Segundo Costa (2003).
“Ao atribuir a fermentação a microorganismos, Pasteur conseguiu, pela primeira vez na história da medicina, precisar a casa das doenças, assim como desenvolver mecanismos para evitar tais enfermidades: as vacinas. No Brasil, o principal seguidor dessa teoria foi Oswaldo Cruz. Foi sob sua adminstração que a Diretoria Geral de Saúde Pública, do governo de Rodrigues Alves (1902-1906), no Rio de Janeiro, protagonizou, segundo Sevcenko (1998), um dos episódios menos compreendidos da história recente do País: a Revolta da Vacina”. (p.90)
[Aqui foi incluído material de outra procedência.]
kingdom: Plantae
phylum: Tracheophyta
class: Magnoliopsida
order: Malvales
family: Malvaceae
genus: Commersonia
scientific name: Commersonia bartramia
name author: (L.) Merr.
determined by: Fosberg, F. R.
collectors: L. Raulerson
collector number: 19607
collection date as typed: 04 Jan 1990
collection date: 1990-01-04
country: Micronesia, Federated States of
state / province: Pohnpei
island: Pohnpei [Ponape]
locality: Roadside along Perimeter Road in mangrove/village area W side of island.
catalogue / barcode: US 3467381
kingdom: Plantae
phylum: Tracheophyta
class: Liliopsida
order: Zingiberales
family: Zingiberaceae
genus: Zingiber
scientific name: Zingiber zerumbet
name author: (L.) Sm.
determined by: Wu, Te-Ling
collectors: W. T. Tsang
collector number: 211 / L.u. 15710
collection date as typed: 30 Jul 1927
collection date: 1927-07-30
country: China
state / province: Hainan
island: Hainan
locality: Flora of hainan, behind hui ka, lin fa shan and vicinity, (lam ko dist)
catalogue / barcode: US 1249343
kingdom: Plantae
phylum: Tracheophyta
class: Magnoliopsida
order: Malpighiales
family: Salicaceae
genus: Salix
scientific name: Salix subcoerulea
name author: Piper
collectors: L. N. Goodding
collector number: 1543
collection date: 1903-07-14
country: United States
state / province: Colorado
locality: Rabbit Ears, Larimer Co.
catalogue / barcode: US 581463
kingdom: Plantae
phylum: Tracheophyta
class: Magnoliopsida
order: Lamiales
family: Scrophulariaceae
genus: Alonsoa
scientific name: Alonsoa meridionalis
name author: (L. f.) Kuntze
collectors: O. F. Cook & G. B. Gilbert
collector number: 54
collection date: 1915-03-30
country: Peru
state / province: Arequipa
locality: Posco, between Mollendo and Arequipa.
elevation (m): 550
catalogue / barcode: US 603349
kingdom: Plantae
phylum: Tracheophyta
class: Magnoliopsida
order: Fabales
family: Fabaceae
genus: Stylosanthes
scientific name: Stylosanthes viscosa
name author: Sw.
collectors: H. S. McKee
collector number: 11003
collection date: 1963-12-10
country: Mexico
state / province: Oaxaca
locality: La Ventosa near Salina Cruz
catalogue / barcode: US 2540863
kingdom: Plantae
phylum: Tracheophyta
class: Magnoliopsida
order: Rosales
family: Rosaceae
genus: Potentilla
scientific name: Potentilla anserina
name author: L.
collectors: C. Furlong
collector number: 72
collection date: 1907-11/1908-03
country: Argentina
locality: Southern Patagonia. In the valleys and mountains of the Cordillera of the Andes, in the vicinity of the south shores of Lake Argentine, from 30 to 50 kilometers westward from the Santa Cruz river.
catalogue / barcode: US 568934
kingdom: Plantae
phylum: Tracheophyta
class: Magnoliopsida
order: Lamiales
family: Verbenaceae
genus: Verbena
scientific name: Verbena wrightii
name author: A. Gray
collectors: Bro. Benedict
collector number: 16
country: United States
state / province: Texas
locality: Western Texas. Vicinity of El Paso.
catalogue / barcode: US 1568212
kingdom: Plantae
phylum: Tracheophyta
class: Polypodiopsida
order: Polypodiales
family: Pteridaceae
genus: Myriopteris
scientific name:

O tifo, a tuberculose, a lepra e a varíola assolavam o Rio de Janeiro e colocavam em risco a economia do País. Diante desse problema, Oswaldo Cruz recebeu plenos poderes do governo federal para sanear a cidade. O que foi feito com muita competência e organização, mas também com muito autoritarismo, introduzindo campanhas sanitárias de cunho nitidamente militar.
Os objetivos dos planejadores do final do século XIX e início do século XX eram, segundo Campos (1998), “assegurar condições mínimas de vida para uma população em rápido crescimento, normalizar a ocupação e o uso dos espaços e equipamentos e adequar a cidade aos negócios, às instituições e ao poder burguês”. Nesse sentido, a normatização da ocupação e do uso do solo era o aspecto mais importante dos planos realizados em São Paulo. Nessa perspectiva, a teoria mesológica ganhava outro sentido e mais adeptos, pois, no embate com a teoria microbiana, justificava cientificamente a dominação do espaço.
Por fim, depreendemos que não havia tanta diferença entre as medidas a serem tomadas e os resultados obtidos. Enquanto a teoria microbiana atacava as causas, a teoria dos meios atacava não a doença em si, mas as condições propícias a sua manifestação. Assim, para o planejamento urbano, não havia tanta diferença em ser seguidor de uma ou de outra teoria.
A formulação historicista de Camillo Sitte
O livro de Camillo de Sitte, A Construção das Cidades Segundo Seus Princípios Artísticos, foi imediatamente recebido pelos profissionais da área. Segundo alguns autores, o livro era uma resposta crítica às obras que o Barão de Haussmann executou em Paris no século XIX e, em um patamar mais amplo, como crítica à forma como as cidades vinham sendo erguidas naquela época.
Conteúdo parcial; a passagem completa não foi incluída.